The Society’s Pinot Grigio 2020 (£8.50). I can scarcely believe I am recommending an own-label Pinot Grigio, as so many examples are watery and a bit mean, but this has the charm that made us fall for the grape in the first place. Honeysuckle and citrus blossom lead into a light, refreshing wine, with crisp green apple freshness and cool, clean lemon acidity. I suspect the buyer, Sarah Knowles MW, kept a close eye on this one, as it’s well made and perfect for easy summer sipping.
Lubanzi Chenin Blanc Swartland 2020 (£9.95). An impressive wine with social credentials to match, from a producer new to the UK market. An equitable supply chain and initiatives to ensure that resources go back to the families who work on South Africa’s wine farms are laudable. Fresh apricots and golden delicious apple lead into a delicious, textured palate that’s well balanced with a refreshing lick of wet stone. It’s also available in a can at £3.95, making it perfect for picnics. Cans potentially have an infinite lifespan, providing they are recycled, so good for the planet as well as people.
Beaujolais Blanc Classic, Les Terres Dorées 2019 (£12.50 available from 13 April). Beaujolais is back in fashion, deservedly so, for whites as well as reds. Made from Chardonnay, this gives its northern neighbour Burgundy a real run for its money, with its delicious nose of citrus, oyster shell and stone fruit, it’s crisp yet creamy, plump-fruited and long.
Domaine de la Rochette Mont Sard, Mâcon-Bussières 2019 (£14.95). It’s tricky to find value in Burgundy, even for the Society, but here’s a real find from one of the villages of the Mâcon appellation. A tempting nose of grapefruit, peach and ripe yellow plum leads into a rich, yet perfectly poised wine, with citrus freshness and a lovely rounded feel from judicious use of large oak vats.
Fefiñanes Albariño, Rias Baixas 2020 (£17 available early May). A top drawer Albariño from an historic producer, this has textbook character, with lemon curd, ripe peach and a fresh blast of Atlantic salinity. Well balanced, textured, with a lovely saline finish, this delicious wine cries out for seafood.
Rosé Cuvée Villány, Heumann 2020 (£9.50), a refreshing, cherry-driven Hungarian rosé that has everything you love, while being a little bit different. Made mostly from Kékfrankos (better known as Blaufränkisch), there’s alpine strawberry and red apple, with a lovely texture and crisp finish.
Bononia Estate Gamza 2019 (£8.95). A bright, light chillable summer red from Bulgaria. The variety, also known as Kadarka in Hungary, makes elegant, supple wines, with a perfumed floral lift and raspberry, strawberry and redcurrant fruit. The tannins are delicate and the finish is fresh.

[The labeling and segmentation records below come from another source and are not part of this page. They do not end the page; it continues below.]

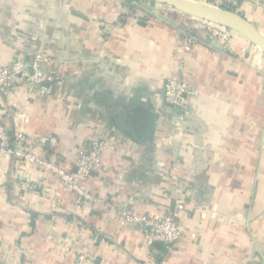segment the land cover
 I'll return each instance as SVG.
<instances>
[{"label": "crops", "instance_id": "1", "mask_svg": "<svg viewBox=\"0 0 264 264\" xmlns=\"http://www.w3.org/2000/svg\"><path fill=\"white\" fill-rule=\"evenodd\" d=\"M127 1L0 0V69L41 51L58 76L46 95L0 92L4 127L68 172L93 136L106 143L86 183L102 204L78 207L52 172L0 160V264H74L78 252L104 264H264V53L237 35L231 52L200 40L183 50L192 18L131 0L140 24ZM262 1L246 18L264 35ZM168 74L198 91L186 115L165 102ZM180 201L171 252L120 222Z\"/></svg>", "mask_w": 264, "mask_h": 264}, {"label": "built area", "instance_id": "2", "mask_svg": "<svg viewBox=\"0 0 264 264\" xmlns=\"http://www.w3.org/2000/svg\"><path fill=\"white\" fill-rule=\"evenodd\" d=\"M211 5L224 9H233L241 13L239 9L242 3L248 0H209ZM261 0H250V3H259ZM195 27L202 35L209 39H215L222 49L231 52L233 31L224 27L195 20ZM193 35H186L182 41L183 50H188L197 41ZM54 62L51 56L41 51H34L31 55H18L12 62L0 69V92L10 95L16 89L25 92L35 91L40 95L51 92L52 84L58 80V76L48 69ZM165 102L177 108L181 115H186L189 109L190 98L198 94L197 89L187 81L168 74L163 83ZM35 141L20 130L8 131L0 117V160L10 157L15 163H34L43 169L55 174L62 186L76 197L78 207L82 203L102 204V201L91 195L86 189V183L91 174L101 165V156L106 149L105 141L93 136L89 141V147L81 151L77 157L74 171L68 172L54 162L36 155ZM110 207L111 203H104ZM184 202L177 203L176 209L168 214L158 215L153 219H146L139 214H123L121 224H140L143 244L153 248L154 243H159L165 251L171 252L179 243L182 235V227L179 221L180 211ZM66 251H70L69 247ZM74 264H104L87 252H78L75 255Z\"/></svg>", "mask_w": 264, "mask_h": 264}, {"label": "water", "instance_id": "3", "mask_svg": "<svg viewBox=\"0 0 264 264\" xmlns=\"http://www.w3.org/2000/svg\"><path fill=\"white\" fill-rule=\"evenodd\" d=\"M146 1L165 5L194 20L208 22L229 29L242 36L244 39L252 43L264 53V35H262L259 30L245 16L240 13L193 0ZM158 15L164 18L166 21L174 23L171 18L161 14ZM189 33L196 39L204 43L210 44L218 49H222L220 44L215 39H209L207 36L199 35L198 33H195L193 31H190ZM154 247L158 250H164V248L159 243H154Z\"/></svg>", "mask_w": 264, "mask_h": 264}, {"label": "rangeland", "instance_id": "4", "mask_svg": "<svg viewBox=\"0 0 264 264\" xmlns=\"http://www.w3.org/2000/svg\"><path fill=\"white\" fill-rule=\"evenodd\" d=\"M200 2H203V3H206V4H210L211 3V1H209V0H199ZM247 1H244V3H242V7L239 9V11L245 16V17H248V18H250V15H249V12H248V10H247V3H246ZM248 2L250 3V0H248ZM259 3H261V4H263V1L261 0V2H259ZM160 5V4H159ZM158 5V7H161V6H159ZM149 7H154V5L153 4H151V5H149ZM167 8V7H166ZM165 7H164V9H166ZM160 9H163V8H160ZM171 11V10H170ZM128 14H130V11L128 10ZM195 20L194 19H192V25H193V27L191 28V30L190 31H197V29H196V27H195ZM197 33V32H196ZM233 35H237L238 37H241V39H242V36H240L239 34H237V33H235V32H233ZM244 39V38H243ZM242 39V40H243ZM246 41V40H245ZM245 43H247V42H245ZM252 44V43H251ZM253 45V44H252ZM252 47V46H251ZM255 49V48H254ZM254 49H253V51H254ZM244 51H248L246 48L244 49ZM250 51H252V50H250ZM255 51H256V49H255ZM258 52V51H257ZM256 52V53H257ZM234 53H235V51H234ZM254 52H251V54H253ZM244 55H247V56H250V54L248 53L247 54V52H245L244 53Z\"/></svg>", "mask_w": 264, "mask_h": 264}, {"label": "trees", "instance_id": "5", "mask_svg": "<svg viewBox=\"0 0 264 264\" xmlns=\"http://www.w3.org/2000/svg\"><path fill=\"white\" fill-rule=\"evenodd\" d=\"M133 3V1H131V0H128L127 1V8L129 9V11H130V16H133V17H136L138 20H139V23L140 24H143L144 23V21H145V17H143V16H136L137 15V7H136V5H133L132 4ZM167 7V6H166ZM228 10H230V11H234L233 9H228ZM240 14H242V13H240ZM243 15V14H242ZM244 16V15H243ZM241 38V37H240Z\"/></svg>", "mask_w": 264, "mask_h": 264}]
</instances>
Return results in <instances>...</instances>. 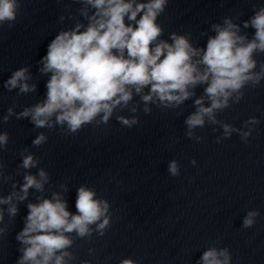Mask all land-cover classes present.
I'll use <instances>...</instances> for the list:
<instances>
[{
  "label": "clouds",
  "instance_id": "clouds-1",
  "mask_svg": "<svg viewBox=\"0 0 264 264\" xmlns=\"http://www.w3.org/2000/svg\"><path fill=\"white\" fill-rule=\"evenodd\" d=\"M81 5L74 27L60 31L47 46V54L41 58L39 73L47 75L45 97L30 107L7 109L3 122L13 116L17 120L28 119L36 129L58 130L61 135H76L86 126L109 125L115 119L122 127L133 128L140 123L138 113L151 114L153 107L160 110H179L191 100L194 111L184 119L185 136L197 144L205 137L197 134L206 124L213 132L222 129L216 142L240 137L244 144L257 131L260 120L253 116L235 127L218 118V114L240 103L245 88H257L264 81V62L255 58L264 54V7L254 11L241 23L226 16L222 22L213 23L208 31L206 46L197 47L191 33L172 32L162 39L164 29L157 22L165 12L168 0H74ZM20 0H0V25L11 28L20 11ZM84 22H81V19ZM66 19L64 15L59 21ZM238 19V18H236ZM247 29H254L249 37ZM258 69V70H257ZM30 66L12 72L4 87L17 96L35 93L37 83ZM197 88L203 91L197 95ZM139 98L138 100L136 98ZM127 111L129 115H123ZM48 140L40 132L32 146L40 147ZM9 143L7 132L0 133V149ZM21 163L16 175L23 173V183L17 191V182L7 196H0V205H8L9 219L18 215L19 204L28 199L29 190L40 195L36 202L27 203L24 227L16 235L21 247L17 264H73L77 259L70 251L75 240L91 239L93 234L104 236L111 227L113 213L107 199L98 197L96 190L87 185L77 188L75 208L69 210L66 183L45 198V186L51 185L50 174L40 167V158L28 148L20 152ZM195 166L197 161L191 160ZM31 169H38L31 174ZM172 177L180 175V164L173 159L168 163ZM12 180L5 174L0 162V182ZM260 212L247 211L242 221L243 229L257 223ZM4 221V209L0 208V223ZM0 227V236L6 233ZM221 238L205 249L196 264H232L228 247H219ZM95 249H89L93 253ZM82 264H89L83 261ZM119 264H137L131 258Z\"/></svg>",
  "mask_w": 264,
  "mask_h": 264
}]
</instances>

Chateau Ksara Old Vine Carignan 2018 (£11.95). A new wine from Lebanon’s oldest winery, at an attractive price. Fresh and fascinating on the nose, with a lovely herbal note, there’s ripe red fruit, sage and black pepper, with the crisp redcurrant acidity keeping it all in check. A fantastic wine for Easter lunch, Carignan can be very tannic, but it’s in good hands here.
Domaine Montangeron, Fleurie 2019 (£12.95 available May 10th), perfumed and floral (appropriately enough), with charming red berries and a clean, mineral note to the nose, the wine is elegant, juicy-fruited and smooth with real panache. It’s little wonder the Society’s Beaujolais sales are booming, up 60% in a couple of years, as this offers such class at the price.
Dog Point Marlborough Pinot Noir 2018 (£25), a stunning wine from a region that’s making a name for itself beyond Sauvignon Blanc. Fresh cherries, foraged blackberries, rose petals and fig lead into a generous, perfectly balanced, extremely elegant wine with a delicious, subtle savoury undertow. You’d pay more than twice the price for Burgundy at this level.